ED CHAMBERLIN: In-form Nicky Henderson can strike gold with power-packed Jango Baie – however Harry Redknapp might have one thing to say about that!
So here we go: the one we have been waiting for. The Boodles Cheltenham Gold Cup is the perfect ITV race, one of our most watched days of the year.
The eyes of the world are on jump racing and I call this perfect because you, reader, will open your Daily Mail to see 11 runners with plenty of each-way opportunities. After that, I’m looking for storylines and there are so many in this field to capture your imagination.
But there is only one place to start: Harry Redknapp. You will have read all about The Jukebox Man and I have also been to see Harry for an ITV feature. I don’t want to give too many spoilers but we’ve filmed it with him talking from his car window, a la deadline day.
A win for The Jukebox Man puts racing on the front pages. Harry has been on the back pages plenty of times — and I’m sure he would love the opportunity to manage Spurs again — but a victory here would be the pinnacle. Sir Alex Ferguson has never won a Gold Cup, a point Harry playfully makes.
Another fairytale would be for Haiti Couleurs to win for Wales. Rebecca Curtis’s training career has taken off again and this chaser could give Sean Bowen a breakthrough Cheltenham success; he’s the champion jockey, producing AP McCoy-like numbers, but he has not partnered a Champion horse — yet.
Henry de Bromhead knows what a champion looks like — when Heart Wood won the Ryanair Chase, it continued his sequence of having a winner at every Festival since 2017, the year we started broadcasting here — and Envoi Allen, at 12 years of age, is the veteran in the line-up.
A win for Harry Redknapp’s The Jukebox Man in the Cheltenham Gold Cup would put racing on the front pages
Sir Alex Ferguson has never won a Gold Cup – Redknapp (left) is looking to become a champion on Friday
Jango Baie, meanwhile, could help deliver the in-form Nicky Henderson more success
Envoi Allen is almost as consistent as his trainer. This will be the eighth time he has run at Cheltenham and he has won three of his previous seven; the Champion Bumper, the Turners Novices’ Hurdle and a Ryanair Chase. He has earned connections £1.1million but, truly, he’s priceless.

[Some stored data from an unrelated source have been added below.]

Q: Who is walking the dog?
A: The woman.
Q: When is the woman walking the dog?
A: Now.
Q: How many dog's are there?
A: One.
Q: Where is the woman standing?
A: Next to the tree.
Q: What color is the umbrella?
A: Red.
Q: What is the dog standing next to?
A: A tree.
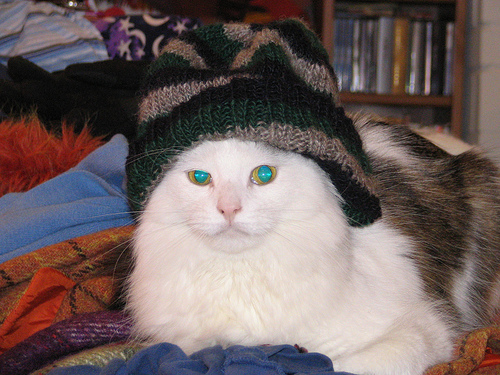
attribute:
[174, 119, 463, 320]
cat — white, indoors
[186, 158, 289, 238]
eyes — blue, oval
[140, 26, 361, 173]
hat — green, striped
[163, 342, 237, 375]
blankets — purple, blue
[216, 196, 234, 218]
nose — pink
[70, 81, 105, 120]
blankets — brown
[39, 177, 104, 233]
clothing — blue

Gaelic Warrior, for Willie Mullins and Paul Townend, will be hard to beat. Grey Dawning is Dan Skelton’s big hope and he will capture hearts. It has been a week for the greys and he’s not without a chance; Skelton’s runner in the Mares’ Chase, PANIC ATTACK (2.40), is my bet of the day.
You can’t discount the JP McManus pair of Spillane’s Tower, who is one of a handful of horses Grand National winner Jimmy Mangan trains, or last year’s winner Inothewayurthinkin, even though after some underwhelming runs we can’t be sure what the horse is thinking!
My idea of the winner, however, is JANGO BAIE. I said in my first column on Tuesday that I expected there to be tears during the week and it will be hugely emotional for trainer Nicky Henderson, whose horses have been in blistering form, if this fellow does what those closest to him think he can.
It won’t come close to the emotion for owner Tony Barney, who had to cut short an interview with Matt Chapman on Wednesday after Jingko Blue won the BetMGM Cup. All his horses begin with initial JB, in memory of his son, James, who died, aged 16, in February 2008. Henderson, like Mullins, is peerless when he targets one at a big race and Jango Baie has had one aim since playing his part in that thrilling finish to the King George on Boxing Day at Kempton — and that is to peak on March 13, over these three and a quarter miles.
What I love about Jango Baie is the determination he shows at the end of his races. He won last year’s Arkle, over two miles, by staying on powerfully up the hill and he reminds me of Kicking King (2005) and War Of Attrition (2006), both of whom won the Gold Cup 12 months after running in the Arkle.
It has been a tough week for punters, with some unexpected results, and it looks another tough day. I’m keen to see PANDA BOY in the Princess Royal Challenge Cup (4.40), for my good friend Brian Gleeson and his son, John, who takes the ride. I’m expecting him to run a huge race.
Regardless of the results, I hope this is a day when racing really shines. Yesterday felt really unsatisfactory: we’ve had Mullins complaining about the ground, too many false starts and jockeys rowing. This needs to be an afternoon with all the right talking points.